• [INSTRUCTIONS FOR THE TASK]: Below is a block of entries; repeat exactly the lines starting at the line that contains "##### Forcing File" and ending at the line that contains "# Running in the Ngen Framework", both included.

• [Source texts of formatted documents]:
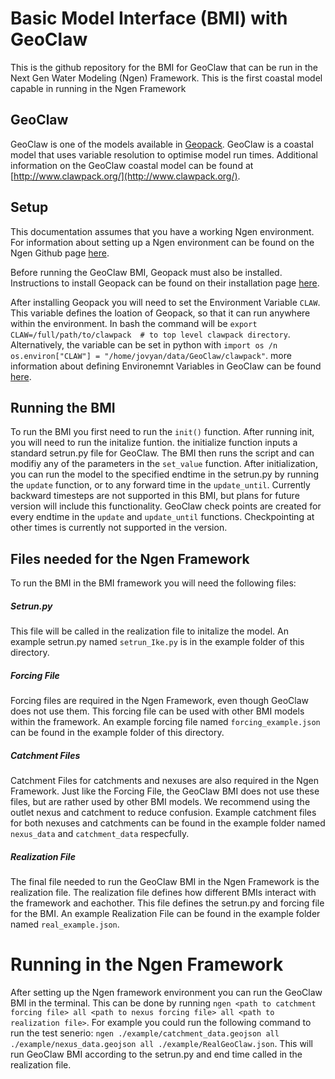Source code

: # Basic Model Interface (BMI) with GeoClaw

This is the github repository for the BMI for GeoClaw that can be run in the Next Gen Water Modeling (Ngen) Framework. This is the first coastal model capable in running in the Ngen Framework

## GeoClaw

GeoClaw is one of the models available in [Geopack](https://github.com/clawpack/clawpack). GeoClaw is a coastal model that uses variable resolution to optimise model run times. Additional information on the GeoClaw coastal model can be found at [http://www.clawpack.org/](http://www.clawpack.org/).

## Setup
This documentation assumes that you have a working Ngen environment. For information about setting up a Ngen environment can be found on the Ngen Github page [here](https://github.com/NOAA-OWP/ngen). 

Before running the GeoClaw BMI, Geopack must also be installed. Instructions to install Geopack can be found on their installation page [here](http://www.clawpack.org/installing.html). 

After installing Geopack you will need to set the Environment Variable `CLAW`. This variable defines the loation of Geopack, so that it can run anywhere within the environment. In bash the command will be `export CLAW=/full/path/to/clawpack  # to top level clawpack directory`. Alternatively, the variable can be set in python with `import os /n os.environ["CLAW"] = "/home/jovyan/data/GeoClaw/clawpack"`. more information about defining Environemnt Variables in GeoClaw can be found [here](http://www.clawpack.org/setenv.html). 

## Running the BMI

To run the BMI you first need to run the `init()` function. After running init, you will need to run the initalize funtion. the initialize function inputs a standard setrun.py file for GeoClaw. The BMI then runs the script and can modifiy any of the parameters in the `set_value` function. After initialization, you can run the model to the specified endtime in the setrun.py by running the `update` function, or to any forward time in the `update_until`. Currently backward timesteps are not supported in this BMI, but plans for future version will include this functionality. GeoClaw check points are created for every endtime in the `update` and `update_until` functions. Checkpointing at other times is currently not supported in the version.


## Files needed for the Ngen Framework

To run the BMI in the BMI framework you will need the following files:
##### Setrun.py
This file will be called in the realization file to initalize the model. An example setrun.py named `setrun_Ike.py` is in the example folder of this directory. 
##### Forcing File
Forcing files are required in the Ngen Framework, even though GeoClaw does not use them. This forcing file can be used with other BMI models within the framework. An example forcing file named `forcing_example.json` can be found in the example folder of this directory.
##### Catchment Files
Catchment Files for catchments and nexuses are also required in the Ngen Framework. Just like the Forcing File, the GeoClaw BMI does not use these files, but are rather used by other BMI models. We recommend using the outlet nexus and catchment to reduce confusion. Example catchment files for both nexuses and catchments can be found in the example folder named `nexus_data` and `catchment_data` respecfully.
##### Realization File
The final file needed to run the GeoClaw BMI in the Ngen Framework is the realization file. The realization file defines how different BMIs interact with the framework and eachother. This file defines the setrun.py and forcing file for the BMI. An example Realization File can be found in the example folder named `real_example.json`.

# Running in the Ngen Framework 

After setting up the Ngen framework environment you can run the GeoClaw BMI in the terminal. This can be done by running `ngen <path to catchment forcing file> all <path to nexus forcing file> all <path to realization file>`. For example you could run the following command to run the test senerio: `ngen ./example/catchment_data.geojson all ./example/nexus_data.geojson all ./example/RealGeoClaw.json`. This will run GeoClaw BMI according to the setrun.py and end time called in the realization file.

• [ANSWER TO THIS EXERCISE]:
##### Forcing File
Forcing files are required in the Ngen Framework, even though GeoClaw does not use them. This forcing file can be used with other BMI models within the framework. An example forcing file named `forcing_example.json` can be found in the example folder of this directory.
##### Catchment Files
Catchment Files for catchments and nexuses are also required in the Ngen Framework. Just like the Forcing File, the GeoClaw BMI does not use these files, but are rather used by other BMI models. We recommend using the outlet nexus and catchment to reduce confusion. Example catchment files for both nexuses and catchments can be found in the example folder named `nexus_data` and `catchment_data` respecfully.
##### Realization File
The final file needed to run the GeoClaw BMI in the Ngen Framework is the realization file. The realization file defines how different BMIs interact with the framework and eachother. This file defines the setrun.py and forcing file for the BMI. An example Realization File can be found in the example folder named `real_example.json`.

# Running in the Ngen Framework 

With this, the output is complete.